Item de ação:
Transcreva sem alterações, linha a linha, o texto de todos os itens abaixo, omitindo as imagens na resposta.

[Entradas salvas]
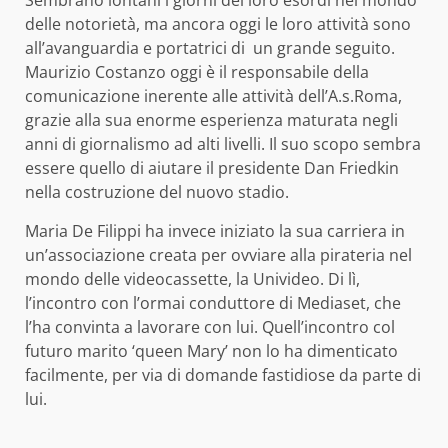
Sembrano lontani i giorni dei loro esordi nel mondo
delle notorietà, ma ancora oggi le loro attività sono
all’avanguardia e portatrici di un grande seguito.
Maurizio Costanzo oggi è il responsabile della
comunicazione inerente alle attività dell’A.s.Roma,
grazie alla sua enorme esperienza maturata negli
anni di giornalismo ad alti livelli. Il suo scopo sembra
essere quello di aiutare il presidente Dan Friedkin
nella costruzione del nuovo stadio.
Maria De Filippi ha invece iniziato la sua carriera in
un’associazione creata per ovviare alla pirateria nel
mondo delle videocassette, la Univideo. Di lì,
l’incontro con l’ormai conduttore di Mediaset, che
l’ha convinta a lavorare con lui. Quell’incontro col
futuro marito ‘queen Mary’ non lo ha dimenticato
facilmente, per via di domande fastidiose da parte di
lui.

Resposta da tarefa:
Sembrano lontani i giorni dei loro esordi nel mondo
delle notorietà, ma ancora oggi le loro attività sono
all’avanguardia e portatrici di un grande seguito.
Maurizio Costanzo oggi è il responsabile della
comunicazione inerente alle attività dell’A.s.Roma,
grazie alla sua enorme esperienza maturata negli
anni di giornalismo ad alti livelli. Il suo scopo sembra
essere quello di aiutare il presidente Dan Friedkin
nella costruzione del nuovo stadio.
Maria De Filippi ha invece iniziato la sua carriera in
un’associazione creata per ovviare alla pirateria nel
mondo delle videocassette, la Univideo. Di lì,
l’incontro con l’ormai conduttore di Mediaset, che
l’ha convinta a lavorare con lui. Quell’incontro col
futuro marito ‘queen Mary’ non lo ha dimenticato
facilmente, per via di domande fastidiose da parte di
lui.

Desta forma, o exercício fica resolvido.